Qual seria o efeito de propagação aos mais velhos? Por exemplo, em Ribeirão Preto, estado de São Paulo, a pesquisa do comitê responsável pela elaboração de um protocolo sanitário e de rotina escolar constatou que na rede municipal de ensino algo em torno de 35% dos alunos moram com avôs. Seriam 17.500 famílias. Em uma taxa de adoecimento de 10% de pessoas que precisam de intervenção hospitalar, seriam 1.750 famílias. Se contabilizarmos 1,5 para cada família (avo e avó, mas retirando meio ponto para expressar de alguma forma mortes de um do casal), seriam 2.625 pessoas, em uma cidade com pouco menos de 50 leitos públicos de UTI para a macrorregião, contando com o Hospital das Clínicas da USP, hoje com 100% dos leitos para Covid-19 ocupados. A mesma conta fez a Prefeitura Municipal de São Paulo no fim de 2020. Se já há dados que assintomáticos transmitem o vírus, especialmente entre os cuidadores das crianças e jovens, é possível retornar sem planejamento, como se fosse um bar?

Os pediatras tocaram em tais questões? Os pediatras compreendem a dinâmica de uma escola que não seja de elite, como a de seus filhos? Ah, mas a escola privada está aberta e a pública não, promovendo desigualdade, como agora martela a UNICEF, entidade que não se debruça sobre educação. Verdade, mas em um país sério, não seria aberto. Em outro país sério, seriam fechados, como um país com unidade nacional. 

Nem mesmo a posição que relaciona o isolamento ou atividades escolares remotas ao adoecimento é explicitada por estudos. Sabe-se que há uma relação, mas atendimento em consultório pessoal não é lá um procedimento científico digno de ser um resultado de pesquisa. No máximo, é uma impressão pessoal – espera-se que embasado, ao menos – sobre um público restrito, provavelmente de perfil econômico próximo ao perfil dos pediatras. Não há isolamento de variáveis, entrevistas, não há nada sistematizado, tampouco ampliado para o conjunto da população levando em consideração outros fatores, como a própria desigualdade econômica. Estamos assistindo a uma nova onda de novos Osmares Terras. Um cabedal de bobagem negacionista, tal qual a cloroquina. Pode ser mais vistosa e bonitinha, mas é uma cloroquina 2.0. Mas há apenas um lado positivo e negativo em tudo isso. O lado positivo é que a atuação do Conselho Federal de Medicina e dos médicos-influencers sobre a pandemia serviu para a desmistificação da classe médica; o lado negativo é que a desmistificação ocorreu por meio da propagação do negacionismo, que venceu sobre os médicos não negacionistas e a comunidade científica.

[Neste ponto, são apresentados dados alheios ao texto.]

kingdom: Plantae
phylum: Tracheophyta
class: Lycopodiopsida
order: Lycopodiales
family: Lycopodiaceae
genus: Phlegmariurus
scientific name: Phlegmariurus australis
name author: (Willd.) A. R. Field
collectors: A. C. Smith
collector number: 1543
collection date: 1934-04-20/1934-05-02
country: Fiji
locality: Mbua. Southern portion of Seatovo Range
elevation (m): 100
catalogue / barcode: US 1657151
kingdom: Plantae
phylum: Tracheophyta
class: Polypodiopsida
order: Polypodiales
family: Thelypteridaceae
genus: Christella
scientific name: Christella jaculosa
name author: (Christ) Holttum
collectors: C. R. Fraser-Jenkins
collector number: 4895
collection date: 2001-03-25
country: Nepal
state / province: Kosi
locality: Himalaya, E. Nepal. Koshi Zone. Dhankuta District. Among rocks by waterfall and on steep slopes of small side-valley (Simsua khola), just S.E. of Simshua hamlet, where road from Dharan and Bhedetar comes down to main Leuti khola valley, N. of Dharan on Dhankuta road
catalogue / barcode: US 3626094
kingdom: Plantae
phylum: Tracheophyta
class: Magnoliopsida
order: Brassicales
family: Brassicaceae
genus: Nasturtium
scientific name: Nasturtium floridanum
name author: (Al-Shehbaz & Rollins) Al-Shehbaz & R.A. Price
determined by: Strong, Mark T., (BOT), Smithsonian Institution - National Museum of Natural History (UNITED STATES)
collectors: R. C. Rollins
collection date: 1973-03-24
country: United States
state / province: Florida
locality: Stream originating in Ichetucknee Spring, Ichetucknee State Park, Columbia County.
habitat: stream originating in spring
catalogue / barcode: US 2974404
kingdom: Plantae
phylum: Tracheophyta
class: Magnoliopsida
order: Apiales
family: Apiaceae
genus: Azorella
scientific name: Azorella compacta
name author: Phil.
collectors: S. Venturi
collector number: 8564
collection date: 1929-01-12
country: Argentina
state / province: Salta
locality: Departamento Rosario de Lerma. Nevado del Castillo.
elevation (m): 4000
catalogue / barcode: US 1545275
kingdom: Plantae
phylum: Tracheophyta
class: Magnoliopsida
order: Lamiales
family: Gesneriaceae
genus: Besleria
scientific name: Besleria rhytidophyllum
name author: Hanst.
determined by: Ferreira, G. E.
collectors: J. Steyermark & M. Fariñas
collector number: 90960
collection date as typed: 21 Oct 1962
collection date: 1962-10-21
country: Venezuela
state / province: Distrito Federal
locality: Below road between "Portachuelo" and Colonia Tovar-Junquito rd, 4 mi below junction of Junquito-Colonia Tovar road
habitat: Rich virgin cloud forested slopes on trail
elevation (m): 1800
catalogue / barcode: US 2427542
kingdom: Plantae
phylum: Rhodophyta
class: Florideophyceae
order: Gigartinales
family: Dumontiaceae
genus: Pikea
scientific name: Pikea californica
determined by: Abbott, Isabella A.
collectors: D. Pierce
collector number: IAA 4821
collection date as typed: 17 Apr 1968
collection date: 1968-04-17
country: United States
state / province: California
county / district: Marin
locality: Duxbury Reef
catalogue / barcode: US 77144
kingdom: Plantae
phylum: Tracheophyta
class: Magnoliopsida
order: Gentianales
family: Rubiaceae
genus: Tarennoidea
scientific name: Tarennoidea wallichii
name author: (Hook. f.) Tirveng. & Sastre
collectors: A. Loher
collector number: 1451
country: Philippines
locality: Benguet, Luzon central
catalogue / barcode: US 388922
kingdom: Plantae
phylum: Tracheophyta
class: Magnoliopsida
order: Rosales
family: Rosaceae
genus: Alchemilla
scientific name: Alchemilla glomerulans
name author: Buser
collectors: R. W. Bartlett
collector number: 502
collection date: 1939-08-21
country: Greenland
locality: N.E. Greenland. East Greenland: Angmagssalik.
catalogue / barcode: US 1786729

As pesquisas mais recentes sobre as experiências de abertura de escolas no Reino Unido concluem que elas foram uma das principais responsáveis pelo aumento das contaminações.  As escolas, abertas em novembro, foram o segundo maior responsável por novos surtos, ficando à frente de hospitais, fábricas e escritórios. Portanto, o único estudo estatístico que existe correlacionando ambientes com contaminados, por meio do rastreio de contatos, com um exemplo usado pelos pediatras negacionistas, atesta que a escola foi um fator desencadeador de propagação da Covid-19, inclusive da nova mutação, que se propaga com mais facilidade e já está no Brasil.

Não há ninguém que discorde da necessidade e importância de retorno das atividades presenciais da escola. Mas o retorno, segundo patamares defendidos pelos países que se tornam exemplos na boca dos próprios pediatras (não cientistas), quando dizem que quase todos os países retornaram as atividades, nem que seja por pouco tempo, ocorreu politicamente sobre patamares científicos. Portanto, baixo índice de contaminados a cada 100 mil habitantes, testes e rastreio de contatos efetivos dos contaminados. O resto é balela! Quando saiu do controle, suspenderam, como acabou de fazer a Alemanha e o Reino Unido. Mas, para isso, alguém precisa considerar que saiu do controle. Aqui no Brasil, não há uma viva alma da política brasileira que tenha a coragem de fazer publicamente essa constatação. O retorno das atividades presenciais das escolas no Brasil está se dando politicamente sobre patamares obscurantistas e negacionistas, logo, anticientíficos. Essa é mais uma prova que Bolsonaro venceu! E tem os seus “médicos” para fazer o serviço, desta vez ao lado dos governadores e prefeitos que fingem alguma oposição à vitória de Bolsonaro.